O chefe do serviço de atividades policiais, o departamento de investigação da Câmara, Leorlando Lira de Almeida, foi exonerado da função e, como é servidor concursado da Casa, responderá a um processo de inquérito administrativo, exigência legal para a demissão de um funcionário público. O funcionário terceirizado Ricardo Augusto Comelli Antunes, que era cedido ao departamento de polícia, foi demitido.

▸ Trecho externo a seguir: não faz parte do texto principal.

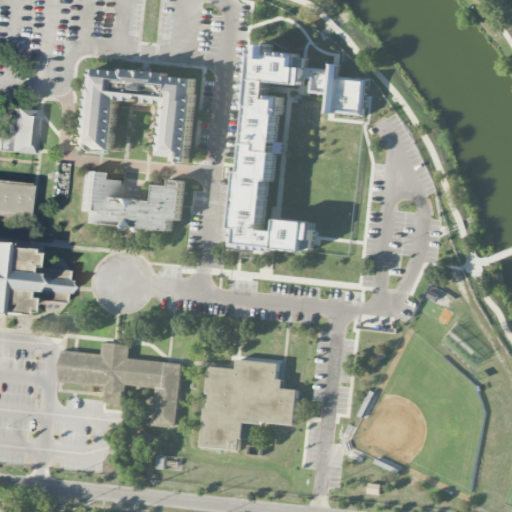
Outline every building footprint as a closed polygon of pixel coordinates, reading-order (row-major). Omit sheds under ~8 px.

Eles foram presos na noite de sábado por policiais militares numa cidade satélite de Brasília. Também foi preso no local o PM Antônio Sérgio Mendes. Em um dos carros foram encontrados entre cinco e sete mil óculos vindos do Paraguai, de acordo com informações da polícia. Ainda segundo a polícia federal, os três estariam extorquindo comerciantes chineses que estavam em um dos carros.